Les forces armées dans la Nation
Pendant les dix années qui ont suivi la fin de la dernière guerre, les Français se sont peu préoccupés de leurs Forces Armées. Ils les connaissaient d’ailleurs fort mal. La plus grande partie se trouvait hors du territoire national : en Indochine d’abord, où les Officiers et militaires de carrière menaient de durs combats auxquels le contingent ne participait pas, en Afrique du Nord et dans les territoires d’Outre-Mer, en Allemagne enfin, où des unités bien équipées et dotées d’un armement américain coopéraient à la défense immédiate du Monde occidental.

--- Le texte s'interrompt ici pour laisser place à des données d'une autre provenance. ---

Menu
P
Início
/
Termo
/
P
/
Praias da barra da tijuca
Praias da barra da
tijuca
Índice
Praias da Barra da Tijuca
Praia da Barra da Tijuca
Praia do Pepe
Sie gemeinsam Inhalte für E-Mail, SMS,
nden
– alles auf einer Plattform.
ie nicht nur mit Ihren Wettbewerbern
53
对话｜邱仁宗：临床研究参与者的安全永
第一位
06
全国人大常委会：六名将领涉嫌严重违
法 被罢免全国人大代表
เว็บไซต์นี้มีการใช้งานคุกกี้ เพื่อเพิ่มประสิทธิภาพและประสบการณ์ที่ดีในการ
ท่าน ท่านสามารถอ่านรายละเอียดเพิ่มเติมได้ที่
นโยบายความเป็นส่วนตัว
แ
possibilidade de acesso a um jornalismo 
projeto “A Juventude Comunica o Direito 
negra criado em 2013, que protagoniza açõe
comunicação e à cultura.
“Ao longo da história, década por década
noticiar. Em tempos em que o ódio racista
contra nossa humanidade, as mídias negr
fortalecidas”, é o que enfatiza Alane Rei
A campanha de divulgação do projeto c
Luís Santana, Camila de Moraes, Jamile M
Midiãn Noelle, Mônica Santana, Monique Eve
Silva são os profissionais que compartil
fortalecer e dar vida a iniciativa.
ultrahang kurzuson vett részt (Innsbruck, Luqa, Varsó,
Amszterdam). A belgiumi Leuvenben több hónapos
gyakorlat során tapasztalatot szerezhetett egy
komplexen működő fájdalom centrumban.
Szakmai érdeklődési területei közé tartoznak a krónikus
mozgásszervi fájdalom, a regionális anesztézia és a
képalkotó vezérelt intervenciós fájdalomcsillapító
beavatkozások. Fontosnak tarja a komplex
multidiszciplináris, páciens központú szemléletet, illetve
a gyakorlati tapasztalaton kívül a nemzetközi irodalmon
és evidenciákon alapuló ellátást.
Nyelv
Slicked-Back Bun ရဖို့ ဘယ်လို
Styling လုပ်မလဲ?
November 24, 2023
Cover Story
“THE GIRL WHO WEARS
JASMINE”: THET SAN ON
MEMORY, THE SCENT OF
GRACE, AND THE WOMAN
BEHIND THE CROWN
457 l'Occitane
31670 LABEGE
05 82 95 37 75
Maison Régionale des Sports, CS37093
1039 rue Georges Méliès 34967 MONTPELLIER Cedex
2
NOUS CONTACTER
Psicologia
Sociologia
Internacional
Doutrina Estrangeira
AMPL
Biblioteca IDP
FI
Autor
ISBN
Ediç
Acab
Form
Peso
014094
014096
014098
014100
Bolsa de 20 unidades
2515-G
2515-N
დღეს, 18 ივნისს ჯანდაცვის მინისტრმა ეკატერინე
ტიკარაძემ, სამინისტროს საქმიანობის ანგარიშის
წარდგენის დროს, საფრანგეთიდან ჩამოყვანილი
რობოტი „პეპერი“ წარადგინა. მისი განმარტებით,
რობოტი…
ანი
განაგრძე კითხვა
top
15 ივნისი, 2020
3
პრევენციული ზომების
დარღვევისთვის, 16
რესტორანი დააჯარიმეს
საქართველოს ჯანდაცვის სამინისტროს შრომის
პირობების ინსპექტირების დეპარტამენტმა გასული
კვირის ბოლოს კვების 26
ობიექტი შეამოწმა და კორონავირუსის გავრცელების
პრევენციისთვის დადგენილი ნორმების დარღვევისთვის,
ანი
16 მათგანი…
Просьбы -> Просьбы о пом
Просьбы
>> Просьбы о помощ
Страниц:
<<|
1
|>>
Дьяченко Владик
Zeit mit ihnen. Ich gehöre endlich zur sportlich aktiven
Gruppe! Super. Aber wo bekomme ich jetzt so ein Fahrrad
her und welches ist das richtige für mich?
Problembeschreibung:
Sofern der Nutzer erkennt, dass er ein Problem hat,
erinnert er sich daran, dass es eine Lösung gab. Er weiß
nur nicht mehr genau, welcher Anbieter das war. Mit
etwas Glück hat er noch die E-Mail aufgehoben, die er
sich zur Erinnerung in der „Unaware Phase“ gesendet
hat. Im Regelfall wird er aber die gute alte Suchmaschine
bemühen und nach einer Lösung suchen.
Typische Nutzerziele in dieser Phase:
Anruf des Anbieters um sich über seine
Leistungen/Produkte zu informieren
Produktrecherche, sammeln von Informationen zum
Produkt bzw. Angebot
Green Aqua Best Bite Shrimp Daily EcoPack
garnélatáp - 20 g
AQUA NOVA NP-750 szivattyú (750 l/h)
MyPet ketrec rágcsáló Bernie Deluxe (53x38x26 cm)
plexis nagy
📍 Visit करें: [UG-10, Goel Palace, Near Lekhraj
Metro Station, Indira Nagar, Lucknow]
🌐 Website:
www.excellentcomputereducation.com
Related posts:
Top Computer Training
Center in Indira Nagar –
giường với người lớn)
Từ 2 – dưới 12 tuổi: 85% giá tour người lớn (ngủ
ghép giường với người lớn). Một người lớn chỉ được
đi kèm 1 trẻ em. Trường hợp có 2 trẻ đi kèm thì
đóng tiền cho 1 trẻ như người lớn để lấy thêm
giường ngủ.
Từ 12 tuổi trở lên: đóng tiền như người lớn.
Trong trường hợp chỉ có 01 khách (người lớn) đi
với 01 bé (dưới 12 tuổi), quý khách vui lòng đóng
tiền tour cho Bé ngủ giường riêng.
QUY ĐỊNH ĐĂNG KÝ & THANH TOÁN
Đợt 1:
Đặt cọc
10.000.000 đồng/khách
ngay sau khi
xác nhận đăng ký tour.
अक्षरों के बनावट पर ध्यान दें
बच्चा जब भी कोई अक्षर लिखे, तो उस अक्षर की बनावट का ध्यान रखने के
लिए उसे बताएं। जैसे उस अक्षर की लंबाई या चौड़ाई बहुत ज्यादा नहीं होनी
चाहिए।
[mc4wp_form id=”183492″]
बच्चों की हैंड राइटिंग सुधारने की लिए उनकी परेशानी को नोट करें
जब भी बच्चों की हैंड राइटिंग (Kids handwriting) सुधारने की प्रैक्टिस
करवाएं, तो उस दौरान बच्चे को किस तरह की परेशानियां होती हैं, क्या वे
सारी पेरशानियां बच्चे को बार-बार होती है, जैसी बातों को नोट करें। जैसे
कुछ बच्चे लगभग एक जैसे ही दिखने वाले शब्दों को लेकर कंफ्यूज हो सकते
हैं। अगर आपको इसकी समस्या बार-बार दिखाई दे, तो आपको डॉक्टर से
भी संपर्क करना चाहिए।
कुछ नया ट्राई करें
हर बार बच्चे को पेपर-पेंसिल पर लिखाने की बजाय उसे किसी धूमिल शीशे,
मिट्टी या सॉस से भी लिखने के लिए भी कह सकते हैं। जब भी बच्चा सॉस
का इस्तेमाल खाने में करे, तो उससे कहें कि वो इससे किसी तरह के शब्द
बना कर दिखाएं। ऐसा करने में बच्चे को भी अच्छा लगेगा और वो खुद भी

Si bien qu’en Métropole ne subsistaient que des Écoles, des Services et quelques Corps de troupe aux effectifs et aux moyens réduits.
L’opinion publique se faisait généralement des cadres de ces Forces une conception déjà ancienne et assez sommaire : celle d’hommes attachés à des valeurs morales fort estimables mais quelque peu désuètes, ayant des connaissances intellectuelles et des préoccupations générales assez limitées. Il était établi depuis longtemps que l’Armée était en toutes circonstances à la disposition entière du Gouvernement et qu’elle ne devait intervenir en aucune façon dans la vie politique. Ses membres n’étaient pas autorisés à exprimer librement leur opinion sur les affaires publiques : c’était « la Grande Muette ».
En schématisant, on peut dire que les Forces Armées n’étaient pas pour l’opinion un grave sujet de préoccupations, sauf peut-être pour le poids dont elles pesaient sur le budget. Cette optique changea lorsque, la guerre d’Indochine étant terminée, l’effort principal porta sur l’Afrique du Nord. Si le Maroc et la Tunisie obtenaient leur indépendance, provoquant le repli de la quasi-totalité des troupes qui y étaient stationnées, par contre l’Algérie exigeait un effort considérable où la plus grande partie de nos forces vives (1) devait être engagée. Et, cette fois, le contingent tout entier participa à la lutte, des disponibles même furent rappelés.